Je conçus que l’insuffisance de l’esprit humain est la première cause de cette prodigieuse diversité de sentiments, et que l’orgueil est la seconde. Nous n’avons point la mesure de cette machine immense, nous n’en pouvons calculer les rapports ; nous n’en connaissons ni les premières lois ni la cause finale ; nous nous ignorons nous-mêmes ; nous ne connaissons ni notre nature ni notre principe actif ; à peine savons-nous si l’homme est un être simple ou composé : des mystères impénétrables nous environnent de toutes parts ; ils sont au-dessus de la région sensible ; pour les percer nous croyons avoir de l’intelligence, et nous n’avons que de l’imagination.
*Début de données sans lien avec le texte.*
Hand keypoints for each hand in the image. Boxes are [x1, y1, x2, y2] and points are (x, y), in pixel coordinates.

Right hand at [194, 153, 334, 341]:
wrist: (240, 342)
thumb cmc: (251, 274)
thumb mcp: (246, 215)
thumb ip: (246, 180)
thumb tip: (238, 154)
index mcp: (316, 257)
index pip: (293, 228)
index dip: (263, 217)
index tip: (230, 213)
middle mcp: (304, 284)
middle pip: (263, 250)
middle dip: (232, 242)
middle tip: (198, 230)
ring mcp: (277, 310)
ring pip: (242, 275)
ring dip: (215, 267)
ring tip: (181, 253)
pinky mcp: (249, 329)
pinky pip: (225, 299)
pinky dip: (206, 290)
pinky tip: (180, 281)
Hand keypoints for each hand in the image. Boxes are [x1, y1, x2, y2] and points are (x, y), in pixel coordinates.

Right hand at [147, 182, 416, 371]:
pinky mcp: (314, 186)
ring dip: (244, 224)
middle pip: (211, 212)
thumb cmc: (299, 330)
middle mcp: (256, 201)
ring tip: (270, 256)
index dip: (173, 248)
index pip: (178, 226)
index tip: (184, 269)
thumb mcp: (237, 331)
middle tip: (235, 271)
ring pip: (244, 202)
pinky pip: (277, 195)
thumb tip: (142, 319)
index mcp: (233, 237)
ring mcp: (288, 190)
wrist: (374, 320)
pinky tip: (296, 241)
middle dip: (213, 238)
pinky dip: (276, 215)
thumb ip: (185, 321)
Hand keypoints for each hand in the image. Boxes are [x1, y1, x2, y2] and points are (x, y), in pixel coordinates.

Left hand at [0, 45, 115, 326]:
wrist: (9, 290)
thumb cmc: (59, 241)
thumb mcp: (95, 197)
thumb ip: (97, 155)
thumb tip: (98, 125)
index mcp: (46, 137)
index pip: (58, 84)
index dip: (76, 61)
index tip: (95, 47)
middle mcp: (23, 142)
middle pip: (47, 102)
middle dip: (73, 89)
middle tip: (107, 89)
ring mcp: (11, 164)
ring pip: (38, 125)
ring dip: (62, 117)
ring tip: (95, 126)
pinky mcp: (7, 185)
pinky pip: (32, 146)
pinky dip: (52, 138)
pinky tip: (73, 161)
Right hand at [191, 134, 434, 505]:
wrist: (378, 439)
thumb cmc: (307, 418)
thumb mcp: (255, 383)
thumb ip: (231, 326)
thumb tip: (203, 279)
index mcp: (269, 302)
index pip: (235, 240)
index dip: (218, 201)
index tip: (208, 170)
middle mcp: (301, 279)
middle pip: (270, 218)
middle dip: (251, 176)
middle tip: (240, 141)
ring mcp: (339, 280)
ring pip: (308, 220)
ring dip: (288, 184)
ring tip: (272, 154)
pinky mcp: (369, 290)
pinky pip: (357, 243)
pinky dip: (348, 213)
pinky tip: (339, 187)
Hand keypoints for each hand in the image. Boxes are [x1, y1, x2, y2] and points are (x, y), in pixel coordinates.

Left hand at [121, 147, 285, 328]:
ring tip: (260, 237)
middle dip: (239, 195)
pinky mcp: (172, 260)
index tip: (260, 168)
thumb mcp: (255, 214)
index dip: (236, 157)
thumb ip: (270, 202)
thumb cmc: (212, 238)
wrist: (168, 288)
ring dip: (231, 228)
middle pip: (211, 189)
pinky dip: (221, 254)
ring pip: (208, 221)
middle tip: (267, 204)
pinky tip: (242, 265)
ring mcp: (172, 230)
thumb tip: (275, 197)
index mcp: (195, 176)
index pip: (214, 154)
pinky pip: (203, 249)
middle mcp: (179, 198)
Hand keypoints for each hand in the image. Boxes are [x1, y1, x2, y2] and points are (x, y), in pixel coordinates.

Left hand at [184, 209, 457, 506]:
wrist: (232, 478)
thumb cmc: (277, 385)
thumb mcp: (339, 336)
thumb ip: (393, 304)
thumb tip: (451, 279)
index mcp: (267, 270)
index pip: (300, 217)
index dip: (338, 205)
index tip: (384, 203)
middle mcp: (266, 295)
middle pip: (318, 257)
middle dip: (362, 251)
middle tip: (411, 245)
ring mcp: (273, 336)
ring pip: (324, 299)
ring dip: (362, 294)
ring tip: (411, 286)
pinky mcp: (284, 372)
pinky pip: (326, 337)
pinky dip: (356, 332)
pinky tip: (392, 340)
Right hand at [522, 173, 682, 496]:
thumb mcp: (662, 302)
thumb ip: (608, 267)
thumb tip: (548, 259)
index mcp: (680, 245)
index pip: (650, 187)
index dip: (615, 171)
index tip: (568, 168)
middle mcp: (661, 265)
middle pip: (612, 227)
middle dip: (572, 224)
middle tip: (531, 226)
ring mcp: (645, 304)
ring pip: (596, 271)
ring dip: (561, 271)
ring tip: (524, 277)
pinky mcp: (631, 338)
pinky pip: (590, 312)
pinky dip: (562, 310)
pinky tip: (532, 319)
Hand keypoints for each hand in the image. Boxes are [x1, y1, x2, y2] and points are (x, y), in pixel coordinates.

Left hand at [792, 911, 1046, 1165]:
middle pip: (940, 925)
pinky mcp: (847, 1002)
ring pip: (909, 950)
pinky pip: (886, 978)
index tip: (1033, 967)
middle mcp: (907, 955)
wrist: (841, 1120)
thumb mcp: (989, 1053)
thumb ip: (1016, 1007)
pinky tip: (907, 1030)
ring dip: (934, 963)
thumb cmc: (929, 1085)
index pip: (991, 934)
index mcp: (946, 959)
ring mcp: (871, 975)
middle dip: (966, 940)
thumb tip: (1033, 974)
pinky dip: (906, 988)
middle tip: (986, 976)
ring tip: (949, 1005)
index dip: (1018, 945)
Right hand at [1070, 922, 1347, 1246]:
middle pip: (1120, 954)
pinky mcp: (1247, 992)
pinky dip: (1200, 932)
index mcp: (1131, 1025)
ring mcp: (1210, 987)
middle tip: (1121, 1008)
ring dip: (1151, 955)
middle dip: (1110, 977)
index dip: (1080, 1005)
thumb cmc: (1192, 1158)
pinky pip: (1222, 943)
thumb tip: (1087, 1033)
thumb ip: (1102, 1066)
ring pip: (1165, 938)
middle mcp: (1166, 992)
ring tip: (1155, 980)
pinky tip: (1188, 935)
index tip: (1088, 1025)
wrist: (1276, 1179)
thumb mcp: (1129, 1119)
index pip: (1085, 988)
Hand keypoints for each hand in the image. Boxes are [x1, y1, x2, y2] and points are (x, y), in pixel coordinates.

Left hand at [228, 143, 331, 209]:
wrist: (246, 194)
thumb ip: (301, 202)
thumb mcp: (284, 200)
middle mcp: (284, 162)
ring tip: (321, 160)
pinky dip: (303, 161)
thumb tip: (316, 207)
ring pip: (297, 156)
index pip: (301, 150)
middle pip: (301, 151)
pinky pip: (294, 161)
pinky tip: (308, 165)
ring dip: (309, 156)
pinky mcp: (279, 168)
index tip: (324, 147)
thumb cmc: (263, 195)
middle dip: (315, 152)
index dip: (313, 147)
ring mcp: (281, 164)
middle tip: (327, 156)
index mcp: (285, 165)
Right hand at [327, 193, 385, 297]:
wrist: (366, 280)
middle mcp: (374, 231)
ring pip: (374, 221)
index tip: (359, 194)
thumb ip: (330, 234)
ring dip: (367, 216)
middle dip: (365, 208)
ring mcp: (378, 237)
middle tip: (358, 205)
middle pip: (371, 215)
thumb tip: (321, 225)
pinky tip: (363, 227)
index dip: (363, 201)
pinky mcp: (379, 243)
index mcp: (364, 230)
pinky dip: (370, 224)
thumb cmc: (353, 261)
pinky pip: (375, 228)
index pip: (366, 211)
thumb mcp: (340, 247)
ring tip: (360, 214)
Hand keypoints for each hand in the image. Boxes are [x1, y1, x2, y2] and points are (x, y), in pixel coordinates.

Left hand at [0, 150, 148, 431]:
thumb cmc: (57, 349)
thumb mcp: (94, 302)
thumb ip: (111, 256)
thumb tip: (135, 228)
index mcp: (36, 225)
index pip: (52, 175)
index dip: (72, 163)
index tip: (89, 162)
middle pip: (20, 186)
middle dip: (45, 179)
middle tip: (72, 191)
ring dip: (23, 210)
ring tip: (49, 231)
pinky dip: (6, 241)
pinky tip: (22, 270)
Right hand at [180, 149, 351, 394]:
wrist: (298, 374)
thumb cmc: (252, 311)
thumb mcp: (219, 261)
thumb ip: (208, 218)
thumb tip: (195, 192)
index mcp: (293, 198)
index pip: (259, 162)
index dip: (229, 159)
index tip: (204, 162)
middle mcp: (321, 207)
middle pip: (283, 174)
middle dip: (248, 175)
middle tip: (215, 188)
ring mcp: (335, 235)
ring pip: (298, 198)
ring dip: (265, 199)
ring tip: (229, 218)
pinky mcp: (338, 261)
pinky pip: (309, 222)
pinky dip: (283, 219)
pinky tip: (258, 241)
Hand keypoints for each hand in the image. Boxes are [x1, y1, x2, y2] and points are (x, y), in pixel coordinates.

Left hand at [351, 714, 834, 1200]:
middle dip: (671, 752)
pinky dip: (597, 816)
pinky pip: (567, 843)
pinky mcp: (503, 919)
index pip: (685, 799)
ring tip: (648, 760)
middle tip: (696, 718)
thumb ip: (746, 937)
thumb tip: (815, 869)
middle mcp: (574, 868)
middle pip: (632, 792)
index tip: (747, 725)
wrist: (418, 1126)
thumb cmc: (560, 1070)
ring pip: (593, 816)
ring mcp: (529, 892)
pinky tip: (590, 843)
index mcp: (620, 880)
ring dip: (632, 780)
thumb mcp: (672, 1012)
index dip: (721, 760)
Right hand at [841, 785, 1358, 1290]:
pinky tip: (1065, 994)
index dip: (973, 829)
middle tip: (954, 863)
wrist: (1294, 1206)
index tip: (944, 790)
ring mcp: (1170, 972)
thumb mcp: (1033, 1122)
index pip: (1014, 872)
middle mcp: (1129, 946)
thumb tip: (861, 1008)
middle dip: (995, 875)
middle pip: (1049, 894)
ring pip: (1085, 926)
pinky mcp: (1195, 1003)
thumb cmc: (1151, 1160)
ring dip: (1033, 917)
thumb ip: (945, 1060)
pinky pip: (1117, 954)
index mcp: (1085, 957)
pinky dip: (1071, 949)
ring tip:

Chacun se fraye, à travers ce monde imaginaire, une route qu’il croit la bonne ; nul ne peut savoir si la sienne mène au but : cependant nous voulons tout pénétrer, tout connaître… Petite partie d’un grand tout dont les bornes nous échappent, et que son auteur livre à nos folles disputes, nous sommes assez vains pour vouloir décider ce qu’est ce tout en lui-même, et ce que nous sommes par rapport à lui.

Le premier fruit que je tirai de ces réflexions fut d’apprendre à borner mes recherches à ce qui m’intéressait immédiatement, à me reposer dans une profonde ignorance sur tout le reste, et à ne m’inquiéter, jusqu’au doute, que des choses qu’il m’importait de savoir.